Wie kann ich echte Nanoeffekte von überteuerten Blendern unterscheiden?
Das ist i. d. R. ohne teure Laboruntersuchungen nicht möglich. Echte Nanoprodukte, wie die bereits angesprochene Glasbeschichtung, werden mit Blendern in einen „Topf“ geschmissen. Man sollte nicht auf Showeffekte hereinfallen, da sich auch herausstellen kann, dass in der Verkaufsveranstaltung alles funktioniert, aber nach einiger Zeit die Eigenschaften verschwinden oder sogar Schäden verursachen. Eine gesunde Skepsis ist bei allen neuen Produkten (das gilt auch für neue Natursteinsorten) wichtig. Der alte Hausiererspruch: “Jeden Morgen steht ein Dummer mit mir auf, ich muß ihn nur finden“ gilt leider auch heute noch.
Das bedeutet allerdings nicht, dass alle angebotenen Produkte mit „Nanoeffekt“ in den Bereich der Scharlatanerie fallen. Nanotechnik ist eine High–Tech-Wissenschaft, mit der man auch grundlegende Eigenschaften der Natursteine verändern kann. Solange es keine eindeutigen Kennzeichnungen oder Normen gibt, können auch wir nicht die Spreu vom Weizen unterscheiden.

Was hat der Lotus–Effekt mit Nano zu tun?

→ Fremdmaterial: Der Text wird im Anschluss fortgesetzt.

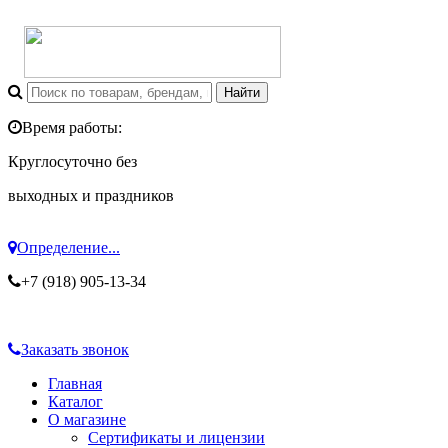
Время работы:
Круглосуточно без
выходных и праздников
Определение...
+7 (918) 905-13-34
Заказать звонок
Главная
Каталог
О магазине
Сертификаты и лицензии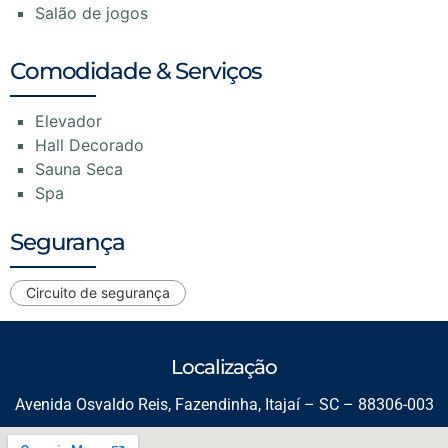
Salão de jogos
Comodidade & Serviços
Elevador
Hall Decorado
Sauna Seca
Spa
Segurança
Circuito de segurança
Localização
Avenida Osvaldo Reis, Fazendinha, Itajaí – SC – 88306-003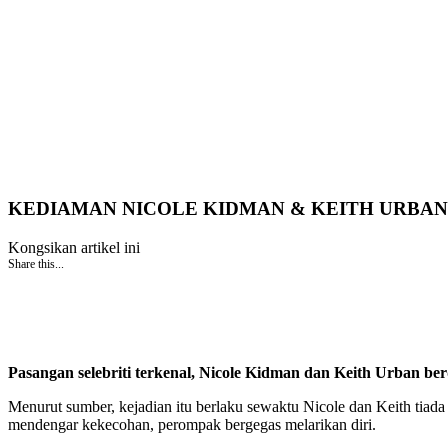
KEDIAMAN NICOLE KIDMAN & KEITH URBAN
Kongsikan artikel ini
Share this...
Pasangan selebriti terkenal, Nicole Kidman dan Keith Urban be
Menurut sumber, kejadian itu berlaku sewaktu Nicole dan Keith tiad
mendengar kekecohan, perompak bergegas melarikan diri.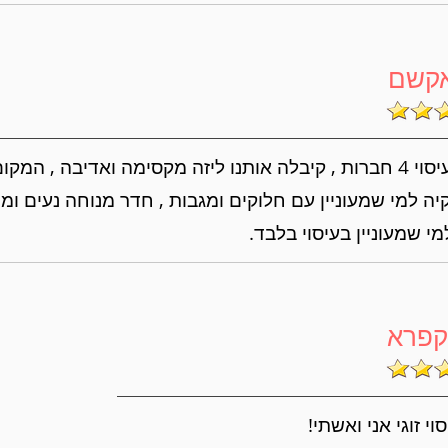
אקשם
הגענו לעיסוי 4 חברות , קיבלה אותנו ליזה מקסימה ואדיבה , המ
ה למי שמעוניין עם חלוקים ומגבות , חדר מנוחה נעים ומ
י שמעוניין בעיסוי בלבד.
קפרא
וי זוגי אני ואשתי!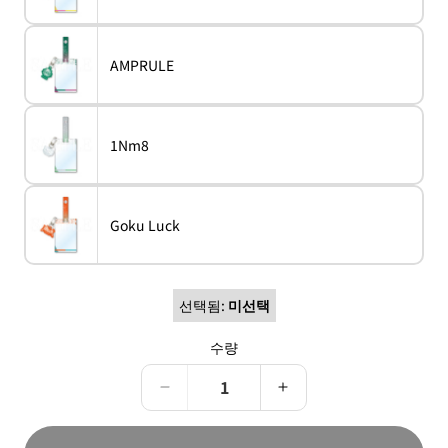
할
상
이
수
품
거
없
나
는
구
이
품
AMPRULE
매
variant
AMPRULE
형
절
할
상
이
수
품
거
없
나
는
구
이
품
1Nm8
매
variant
1Nm8
형
절
할
상
이
수
품
거
없
나
는
구
이
품
Goku Luck
매
variant
Goku
형
절
할
Luck
상
이
수
품
거
없
나
는
구
이
선택됨:
미선택
매
형
할
상
수
품
수량
없
는
이
형
Paradox
Paradox
상
Live
Live
품
매
매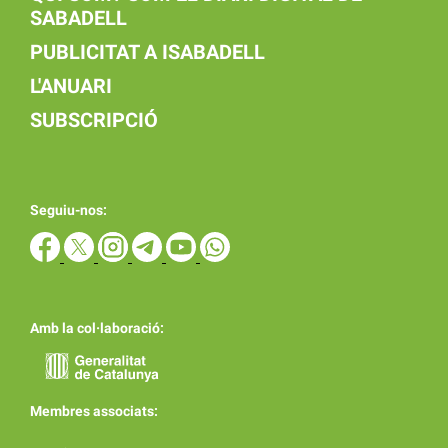
SABADELL
PUBLICITAT A ISABADELL
L'ANUARI
SUBSCRIPCIÓ
Seguiu-nos:
Amb la col·laboració:
Membres associats: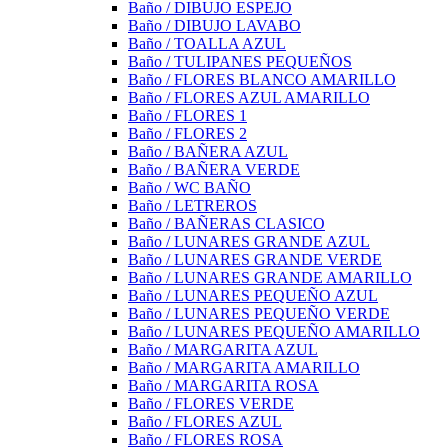
Baño / DIBUJO ESPEJO
Baño / DIBUJO LAVABO
Baño / TOALLA AZUL
Baño / TULIPANES PEQUEÑOS
Baño / FLORES BLANCO AMARILLO
Baño / FLORES AZUL AMARILLO
Baño / FLORES 1
Baño / FLORES 2
Baño / BAÑERA AZUL
Baño / BAÑERA VERDE
Baño / WC BAÑO
Baño / LETREROS
Baño / BAÑERAS CLASICO
Baño / LUNARES GRANDE AZUL
Baño / LUNARES GRANDE VERDE
Baño / LUNARES GRANDE AMARILLO
Baño / LUNARES PEQUEÑO AZUL
Baño / LUNARES PEQUEÑO VERDE
Baño / LUNARES PEQUEÑO AMARILLO
Baño / MARGARITA AZUL
Baño / MARGARITA AMARILLO
Baño / MARGARITA ROSA
Baño / FLORES VERDE
Baño / FLORES AZUL
Baño / FLORES ROSA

Das ist nur ein Anwendungsbeispiel für eine Nanotechnik, die aber nicht unbedingt Nano sein muß, wie uns das echte Lotusbatt zeigt. Der originale Lotus–Effekt ist von Herrn Prof. Dr. Wilhelm Barthlott von der Uni Saarbrücken „entdeckt“ worden. Es handelt sich dabei um eine spezielle Ausformung der Oberfläche, die bei vielen Schmutzen z. B. zur „Selbstreinigung“ mit Regen führt. Das funktioniert nur mit definierten Bedingungen. Produkte, die von Prof. Dr. Wilhelm Barthlott unter dem Warenzeichen Lotus-Effekt® die rechtlich geschützte Markenbezeichnung für die patentierten selbstreinigenden superhydrophoben mikro- bis nanostrukturierten Oberflächen lizensiert sind, funktionieren i. d. R. unter den erforschten Umgebungsbedingungen. Allerdings sind auch viele Produkte auf dem Markt, die sich „Lotus“ nennen, aber mit der eigentlichen Technologie nichts gemeinsam haben, außer dem werbewirksamen Namen.
Unter www.konrad-fischer-info.de/2lotus.htm kann man Vieles und auch Kontroverses zu diesem Thema nachlesen.

Gibt es den „Lotus Effekt“ für Naturstein?
Uns ist bisher kein von Herrn Prof. Dr. Wilhelm Barthlott freigegebenes Produkt bekannt: Erkennbar wäre es an dem Warenzeichen „Lotus-Effekt®“.